#### Textauszug:
□ □ □ □ □

Grenze zwischen Norwegen und Russland: Ganz im Norden, an der Grenze
Im norwegischen Kirkenes wohnen viele Russen. Seit Februar 2022 nimmt die Stadt ukrainische Flüchtlinge auf. Wie lebt es sich in Kriegszeiten im Nordosten Norwegens?
G egenüber dem Russischen Generalkonsulat in Kirkenes lehnt eine Europalette an einem Gebäude. Auf ihr sind sechs Bilder von Alexei Nawalny zu sehen. Auf einem Foto formt die Hand des im Februar 2024 verstorbenen russischen Aktivisten ein Peace-Zeichen. Darunter auf Englisch ein Zitat des irisch-britischen Schriftstellers Edmund Burke: „Das Einzige, was für den Sieg des Bösen notwendig ist, ist, dass gute Menschen nichts tun.“ Zwischen den Holzplatten stecken Rosen, einige echte, einige aus Plastik. „An einem Tag machen Leute das Denkmal kaputt, beschmieren es“, sagt Liza.

□ □ □ □ □

#### Angezeigte Daten:
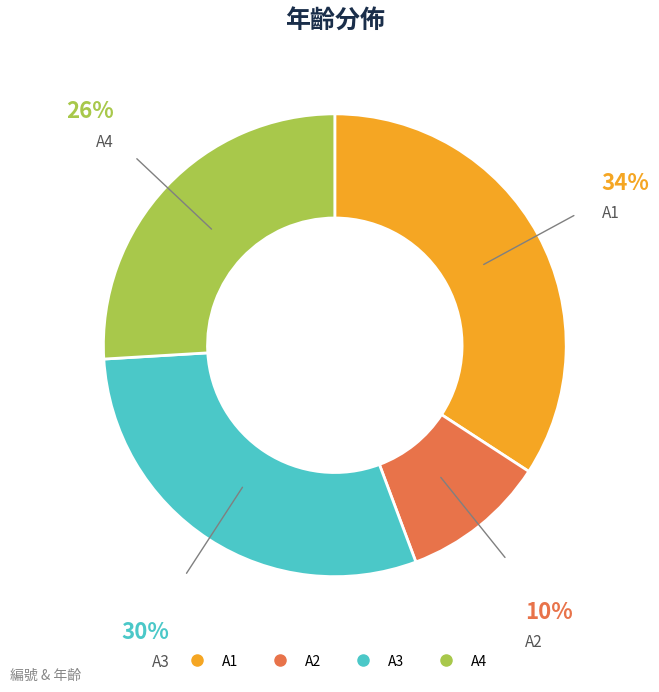

The A2 slice represents 2% of the pie. True or false?

False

□ □ □ □ □

#### Aufgabe 1:
Seit wann nimmt Kirkenes laut dem Textauszug über die norwegisch-russische Grenze ukrainische Flüchtlinge auf?
#### Aufgabe 2:
Schreibe den Text über das Leben in Kirkenes im Anschluss an seinen letzten Satz weiter.
Das Material ist hierfür ohne Belang.

#### Antwort 1:
Seit Februar 2022.

#### Antwort 2:
Die Journalistin, die mit vollem Namen Elizaveta Vereykina heißt, ist in Russland geboren. In Skandinavien nennt man sich üblicherweise beim Vornamen – eine Tradition, die auch sie übernommen hat. Seit fünfzehn Jahren arbeitet sie als Journalistin, war unter anderem Korrespondentin für BBC World News. Sie lebte in Moskau, bevor sie nach Kirkenes kam. „Andere bauen das Denkmal dann wieder auf“, führt sie fort. Ein stiller Protest in einer Kleinstadt mit 3.500 Einwohnern im Norden Norwegens, von denen rund 500 aus Russland kommen.
Wie Liza dürfen die meisten Russen, die auf der norwegischen Seite der Grenze Storskog Grensestasjon bei Kirkenes leben, weiterhin ein- und ausreisen, und das Gleiche gilt für ihre nahen Verwandten. Seit September 2022 war Storskog die letzte offene Landgrenze zwischen Russland und dem Schengen-Raum für russische Staatsbürger auf Einkaufs- oder Urlaubsreise. Seit Mai 2024 ist sie dafür dicht. Norweger, die bis zu 30 Kilometer entfernt von der Grenze wohnen, dürfen mit einer Sondererlaubnis weiterhin die Grenze passieren.
2019 war Liza das erste Mal in Kirkenes für eine Recherche. Damals hatte sie mit Journalisten von The Barents Observer Kontakt, einem norwegischen Online-Medium, das Nachrichten in Englisch und Russisch veröffentlicht. „Bis Herbst 2022 war ich in Moskau, merkte aber ab Kriegsbeginn, wie sich schleichend etwas veränderte“, erzählt sie.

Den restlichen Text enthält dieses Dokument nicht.